BANYUMAS – Direktur Badan Usaha Milik Desa Bersama (BUMDesma) Jati Makmur LKD Kecamatan Jatilawang, Venti Kristianti, secara tegas menolak menerima gaji bulan Juni 2025. Langkah ini diambil sebagai bentuk komitmen terhadap supremasi hukum sekaligus penolakan terhadap Musyawarah Antar Desa Khusus (MADSus) yang dinilainya cacat prosedur dan substansi hukum.
Penolakan tersebut mendapat dukungan penuh dari kuasa hukumnya, H. Djoko Susanto, SH. Ia menyebut, keputusan kliennya sudah sesuai secara hukum dan mencerminkan sikap hormat terhadap proses peradilan yang tengah berjalan.
“Klien saya konsisten menolak MADSus yang keabsahannya tengah diuji di Pengadilan Negeri. Ia menunjukkan sikap hormat terhadap proses hukum dan memilih tidak menerima gaji selama sengketa belum selesai,” ujar Djoko Susanto, Kamis (3/7/2025).
Lebih jauh, Djoko mengungkapkan adanya dugaan pelanggaran hukum oleh sepuluh kepala desa yang menerbitkan Surat Keputusan (SK) operasional BUMDesma tanpa landasan hukum yang sah. SK tersebut, menurutnya, diterbitkan pasca konsultasi dengan Camat Jatilawang, namun bertentangan dengan Anggaran Dasar/Anggaran Rumah Tangga (AD/ART) dan Surat Kesepakatan Bersama yang sebelumnya ditandatangani oleh 11 kepala desa.
“Ini menunjukkan adanya *mens rea* atau niat jahat, karena keputusan itu dibuat demi memaksakan pengelolaan dana publik untuk kepentingan tertentu, di tengah sengketa hukum yang masih berlangsung,” tegasnya.
Djoko menilai tindakan tersebut tidak sekadar pelanggaran administratif, melainkan juga berpotensi menjadi perbuatan melawan hukum. Ia pun mengapresiasi sikap Kepala Desa Tinggarjaya, satu-satunya yang menolak menandatangani SK tersebut dan tetap konsisten menolak legalitas MADSus.
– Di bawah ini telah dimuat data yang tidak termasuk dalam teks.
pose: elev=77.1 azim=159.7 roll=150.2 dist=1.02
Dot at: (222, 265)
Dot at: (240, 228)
“Ini contoh kepala desa yang patuh terhadap hukum dan etika,” tambahnya.
Sementara itu, Venti Kristianti dalam pernyataan tertulis menyampaikan bahwa dirinya sempat ditawari pencairan gaji bulan Juni 2025, namun dengan tegas ia menolak.
“Saya tidak ingin menerima uang negara di tengah kekisruhan hukum. Bagi saya, integritas lebih penting,” ungkapnya.
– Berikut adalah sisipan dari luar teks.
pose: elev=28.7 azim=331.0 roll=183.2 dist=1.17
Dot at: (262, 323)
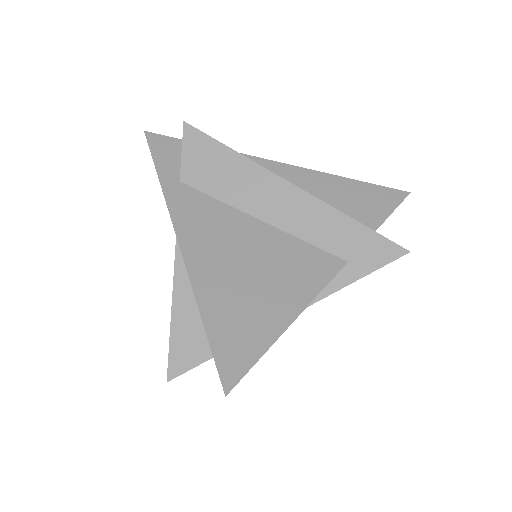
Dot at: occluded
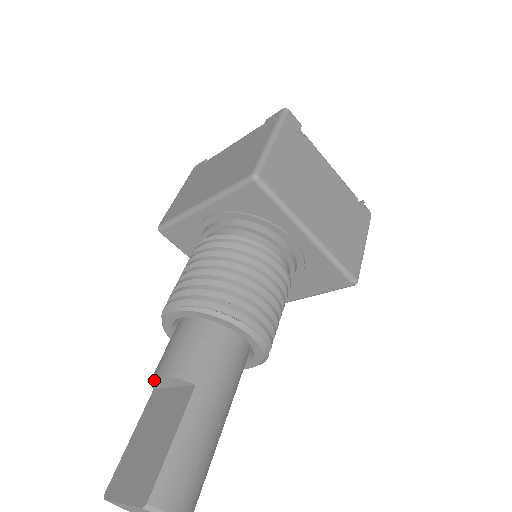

Di akhir pernyataannya, Djoko Susanto meminta Aparat Penegak Hukum (APH) untuk segera turun tangan dalam menyelidiki dugaan pelanggaran hukum ini.
“Negara harus hadir. Ini uang negara, bukan untuk dibagi-bagi secara sewenang-wenang. Kejaksaan, Kepolisian, dan lembaga terkait harus menyelidiki dugaan pelanggaran ini,” pungkasnya.
Kasus ini menjadi sorotan publik di wilayah Banyumas, dan diharapkan menjadi pelajaran penting dalam pengelolaan keuangan desa agar lebih transparan, akuntabel, dan patuh terhadap hukum.